The pharynx, is divided into three functional compartments: the corpus, the isthmus, and the terminal bulb (TB). In C. elegans the corpus and the TB are connected via gap junctions, resulting in synchronous contractions of these compartments. Feeding behavior is regulated by 20 pharyngeal neurons. In different nematode species, different subsets of synapses function to regulate feeding behavior. In C. elegans, M4 innervates the isthmus and the TB and is necessary for proper isthmus function, but has no detectable TB function. In P. redivivus the TB is capable of pumping independently of the corpus. This behavior is not present in C. elegans and it requires the motor neuron M4. So we propose that different subsets of M4 synapses are acting to regulate feeding behavior in C. elegans and P. redivivus. Our analysis of
slo-1 mutants in C. elegans suggests that differential activity of M4TB synapses between the two species is due to differences in synaptic strength. SLO-1 is a Ca-activated K channel.
slo-1 mutants have novel M4 dependent EPSPs on EPGs (electrical recordings of the corpus and TB).
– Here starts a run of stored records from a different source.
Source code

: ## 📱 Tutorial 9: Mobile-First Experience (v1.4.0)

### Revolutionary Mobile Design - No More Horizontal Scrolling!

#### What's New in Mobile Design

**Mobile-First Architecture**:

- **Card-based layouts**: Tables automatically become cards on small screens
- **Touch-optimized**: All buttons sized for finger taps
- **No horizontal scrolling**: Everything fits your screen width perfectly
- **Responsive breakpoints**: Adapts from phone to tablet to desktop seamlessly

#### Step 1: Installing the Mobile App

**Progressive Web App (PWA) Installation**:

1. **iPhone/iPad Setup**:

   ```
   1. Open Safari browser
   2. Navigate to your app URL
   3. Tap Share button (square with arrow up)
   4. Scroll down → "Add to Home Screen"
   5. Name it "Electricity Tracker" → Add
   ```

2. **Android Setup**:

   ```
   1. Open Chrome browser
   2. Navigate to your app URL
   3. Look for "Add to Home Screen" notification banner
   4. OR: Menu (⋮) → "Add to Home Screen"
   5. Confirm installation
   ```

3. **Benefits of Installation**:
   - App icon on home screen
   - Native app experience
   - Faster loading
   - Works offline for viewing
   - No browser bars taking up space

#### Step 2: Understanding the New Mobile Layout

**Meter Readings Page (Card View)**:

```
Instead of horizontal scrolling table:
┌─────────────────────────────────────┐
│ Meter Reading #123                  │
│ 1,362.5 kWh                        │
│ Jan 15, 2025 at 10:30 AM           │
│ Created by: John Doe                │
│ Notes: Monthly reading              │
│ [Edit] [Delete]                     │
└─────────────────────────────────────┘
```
slo-1 mutants have increased TB pumping in an
eat-5 background (loss of
eat-5 isolates the TB electrically by inactivating gap junctions between the corpus and TB), and M4 and M5 are the only known neurons to innervate the TB.
slo-1 has been shown to increase synaptic transmission at body wall NMJs (Wang et. al. 2000). We interpret our results as activation of the normally silent M4TB synapses in
slo-1 mutants. Thus, simply by increasing synaptic transmission, C. elegans M4TB synapses can be made functionally similar to proposed homologous synapses in P. redivivus. This raises the possibility that
slo-1 may be important in the functional evolution of M4TB synapses. In addition to activating the M4TB synapse,
slo-1 has another interesting phenotype.
eat-5 mutants grow slowly on DA837 (hard to eat E. coli).
slo-1 suppresses the growth rate defect of
eat-5 on DA837, likely due to increased TB pumping. To find other genes that may activate the M4TB synapse we screened for
eat-5 suppressors and identified
unc-2 and
unc-36. UNC-2 and UNC-36 are Ca channel subunits, suggesting a role for voltage-gated Ca channels in the silencing of the M4TB synapse. Since SLO-1 is a Ca-activated K channel, we believe that UNC-2 and UNC-36 may be acting upstream of SLO-1. This result is surprising since mutations in these genes would be expected to decrease synaptic transmission. We hypothesize that other Ca channels are important for synaptic transmission at the M4TB synapse.